**Trecho citado**
____________
Fabric Club em Londres Inglaterra fabric, em Londres. Foto: Reprodução

Londres quer organizar a vida noturna — e o Brasil deveria prestar atenção

Jota Wagner
Por Jota Wagner

Com economia cultural em crise, governo londrino discute novo projeto de zoneamento para criar “zonas festeiras”

Por que uma notícia sobre leis que regulamentam bares e casas noturnas em Londres interessa a nós brasileiros? Porque temos muito a aprender com os país da matéria em um momento em que a Inglaterra enfrente um grande problema neste cenário. A economia cultural, de casas de shows e clubes, anda passando por uma baita crise, com encolhimento do número de espaço para artistas se apresentarem. E na Terra da Rainha, os administradores públicos têm consciência de sua importância para sua sociedade.

A administração londrina está trabalhando em um novo projeto de zoneamento festeiro, em alguns pontos da cidade, como a Oxford Street e Victoria Street, entre outras. Nos locais marcados no novo plano, chamado Westminster After Dark Strategy, todos os cidadãos estarão cientes de que ali o fervo corre, com casas de música, bares e horários estendidos de funcionamento. Tanto quem quer abrir um negócio de entretenimento, quanto quem quer morar ou se hospedar no local. Afinal, como dizemos por aqui, “o combinado não sai caro”.

Um exemplo tropical. Em seu pouco tempo de vida, o bar de jazz Tipitina, em São Paulo, sofreu com constantes conflitos com o vizinho que morava em cima do salão onde funcionava o estabelecimento. Reclamações com polícia, brigas e até mesmo a audácia do morador deixar uma torneira ligada a noite inteira em sua varanda, para que a água caísse na cabeça de quem estava na calçada, em frente ao bar. O curioso é que o reclamão morava na rua Cardeal Arcoverde, há várias décadas um ponto repleto de bares e casas, com ônibus urbanos passando pela madrugada com frequência de fazer a calçada tremer. Certamente, o pior lugar de São Paulo para quem não gosta de barulho.

O plano, que está atualmente em consulta pública para ouvir todos os envolvidos até 22 de junho, é a ponta de um movimento que vem discutindo o futuro da noite de Londres. Em fevereiro, a prefeitura da cidade criou a Nightlife Taskforce, uma força-tarefa para identificar, em conjunto com os empresários, os principais pontos sensíveis para a economia cultural da cidade.

Várias ações estão sendo discutidas para as áreas dedicadas ao fervo: instalação de câmeras nas ruas de Londres para identificar “atitudes antissociais”, incluindo aí um foco para o assédio sexual e a segurança das mulheres, apoio dedicado aos pontos de circulação da comunidade LGBTQIAP+, subsídio financeiro aos clubes e, pensando nos moradores, o incentivo às chamadas “quiet nights”, com noites em que atrações musicais e DJs tocam em volume mais baixo. Finalizada a consulta pública, o projeto ainda vai ser lapidado antes de ser proposto como lei.
____________
No artigo sobre a vida noturna de Londres, até que data o plano de zoneamento fica em consulta pública?

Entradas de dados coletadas
____________
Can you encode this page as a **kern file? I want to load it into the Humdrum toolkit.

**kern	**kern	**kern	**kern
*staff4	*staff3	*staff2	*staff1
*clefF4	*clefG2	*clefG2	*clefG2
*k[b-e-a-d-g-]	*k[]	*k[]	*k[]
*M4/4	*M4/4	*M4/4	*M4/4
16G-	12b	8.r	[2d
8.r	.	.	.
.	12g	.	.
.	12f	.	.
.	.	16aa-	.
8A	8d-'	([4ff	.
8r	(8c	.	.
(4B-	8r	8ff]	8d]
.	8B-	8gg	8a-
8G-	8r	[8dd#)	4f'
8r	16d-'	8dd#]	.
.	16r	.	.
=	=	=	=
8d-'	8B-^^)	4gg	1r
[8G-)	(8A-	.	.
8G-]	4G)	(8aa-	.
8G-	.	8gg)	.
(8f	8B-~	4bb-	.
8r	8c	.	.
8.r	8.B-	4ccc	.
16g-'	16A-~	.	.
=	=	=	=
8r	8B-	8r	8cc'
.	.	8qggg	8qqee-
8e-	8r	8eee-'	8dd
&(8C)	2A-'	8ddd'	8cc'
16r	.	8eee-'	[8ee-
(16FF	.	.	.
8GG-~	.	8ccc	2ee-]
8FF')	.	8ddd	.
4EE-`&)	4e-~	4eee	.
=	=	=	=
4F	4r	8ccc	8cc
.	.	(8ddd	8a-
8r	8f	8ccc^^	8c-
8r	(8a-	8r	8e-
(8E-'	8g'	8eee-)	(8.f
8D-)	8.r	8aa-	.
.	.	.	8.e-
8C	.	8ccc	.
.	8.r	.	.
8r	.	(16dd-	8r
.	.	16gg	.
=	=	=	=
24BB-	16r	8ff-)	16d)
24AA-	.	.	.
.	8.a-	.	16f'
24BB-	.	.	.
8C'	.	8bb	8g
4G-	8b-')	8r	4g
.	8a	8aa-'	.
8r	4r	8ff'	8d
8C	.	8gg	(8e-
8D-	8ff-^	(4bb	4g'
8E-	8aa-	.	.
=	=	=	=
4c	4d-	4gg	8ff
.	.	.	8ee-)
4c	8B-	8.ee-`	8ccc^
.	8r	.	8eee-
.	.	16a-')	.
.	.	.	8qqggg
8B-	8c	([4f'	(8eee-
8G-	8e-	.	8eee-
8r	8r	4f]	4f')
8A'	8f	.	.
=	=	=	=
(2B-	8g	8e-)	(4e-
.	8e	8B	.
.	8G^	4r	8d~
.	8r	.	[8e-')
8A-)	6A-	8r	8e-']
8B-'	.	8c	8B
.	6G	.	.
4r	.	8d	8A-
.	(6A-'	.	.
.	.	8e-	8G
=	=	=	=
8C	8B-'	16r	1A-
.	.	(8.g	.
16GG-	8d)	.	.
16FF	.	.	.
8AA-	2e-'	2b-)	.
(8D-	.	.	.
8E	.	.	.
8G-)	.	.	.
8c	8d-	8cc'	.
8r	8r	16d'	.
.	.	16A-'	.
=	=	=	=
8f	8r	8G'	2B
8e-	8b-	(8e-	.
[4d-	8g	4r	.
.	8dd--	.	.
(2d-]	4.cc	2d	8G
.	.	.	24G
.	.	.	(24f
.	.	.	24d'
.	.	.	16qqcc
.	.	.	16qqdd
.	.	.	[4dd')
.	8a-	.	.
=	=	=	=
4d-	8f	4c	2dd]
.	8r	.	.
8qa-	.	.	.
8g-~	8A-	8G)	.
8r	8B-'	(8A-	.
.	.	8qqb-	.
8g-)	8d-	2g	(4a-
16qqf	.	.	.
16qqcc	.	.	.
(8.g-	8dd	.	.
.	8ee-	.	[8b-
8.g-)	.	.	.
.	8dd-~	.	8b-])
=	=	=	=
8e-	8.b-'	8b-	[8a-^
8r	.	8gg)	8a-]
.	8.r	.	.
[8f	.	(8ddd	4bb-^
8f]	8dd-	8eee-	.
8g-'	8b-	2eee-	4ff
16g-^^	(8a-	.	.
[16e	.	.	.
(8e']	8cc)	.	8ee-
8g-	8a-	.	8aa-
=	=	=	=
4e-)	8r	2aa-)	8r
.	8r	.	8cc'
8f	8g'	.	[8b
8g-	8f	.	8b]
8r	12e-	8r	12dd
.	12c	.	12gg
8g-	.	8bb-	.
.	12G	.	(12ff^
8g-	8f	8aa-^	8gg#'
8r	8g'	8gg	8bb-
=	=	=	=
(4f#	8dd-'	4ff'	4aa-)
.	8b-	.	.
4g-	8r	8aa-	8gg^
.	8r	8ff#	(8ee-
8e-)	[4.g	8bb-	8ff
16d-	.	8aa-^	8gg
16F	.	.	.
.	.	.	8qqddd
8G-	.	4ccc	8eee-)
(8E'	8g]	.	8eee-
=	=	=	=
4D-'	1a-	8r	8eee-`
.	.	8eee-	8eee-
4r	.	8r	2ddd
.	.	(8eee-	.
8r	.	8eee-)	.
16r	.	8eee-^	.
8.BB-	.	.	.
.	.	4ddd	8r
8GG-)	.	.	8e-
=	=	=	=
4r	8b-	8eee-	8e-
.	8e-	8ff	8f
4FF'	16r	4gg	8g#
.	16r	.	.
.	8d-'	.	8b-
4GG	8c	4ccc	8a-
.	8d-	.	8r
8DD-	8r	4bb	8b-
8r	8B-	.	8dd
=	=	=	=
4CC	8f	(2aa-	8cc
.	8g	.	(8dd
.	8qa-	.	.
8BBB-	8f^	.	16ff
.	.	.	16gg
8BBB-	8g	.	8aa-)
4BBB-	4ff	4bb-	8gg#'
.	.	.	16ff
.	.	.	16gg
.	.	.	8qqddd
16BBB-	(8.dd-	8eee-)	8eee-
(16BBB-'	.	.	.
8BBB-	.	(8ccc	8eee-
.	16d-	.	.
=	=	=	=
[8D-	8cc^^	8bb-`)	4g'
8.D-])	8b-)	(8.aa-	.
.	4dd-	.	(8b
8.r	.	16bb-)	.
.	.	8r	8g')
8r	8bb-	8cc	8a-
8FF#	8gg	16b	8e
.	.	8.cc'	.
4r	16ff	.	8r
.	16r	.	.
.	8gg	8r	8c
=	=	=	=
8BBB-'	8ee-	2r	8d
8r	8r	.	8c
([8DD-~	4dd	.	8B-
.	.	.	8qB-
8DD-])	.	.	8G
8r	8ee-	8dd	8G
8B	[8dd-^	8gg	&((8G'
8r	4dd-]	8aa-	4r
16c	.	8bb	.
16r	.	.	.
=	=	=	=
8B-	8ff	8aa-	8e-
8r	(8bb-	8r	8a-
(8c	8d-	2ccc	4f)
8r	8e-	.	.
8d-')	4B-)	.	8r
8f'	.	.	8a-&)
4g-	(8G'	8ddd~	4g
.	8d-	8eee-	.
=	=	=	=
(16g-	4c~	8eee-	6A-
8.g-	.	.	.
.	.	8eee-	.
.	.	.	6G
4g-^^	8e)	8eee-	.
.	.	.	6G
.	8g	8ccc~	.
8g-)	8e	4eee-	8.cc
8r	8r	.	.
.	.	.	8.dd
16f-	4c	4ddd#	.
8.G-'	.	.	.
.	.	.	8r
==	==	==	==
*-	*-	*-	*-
____________
**Sua resposta**
Até 22 de junho.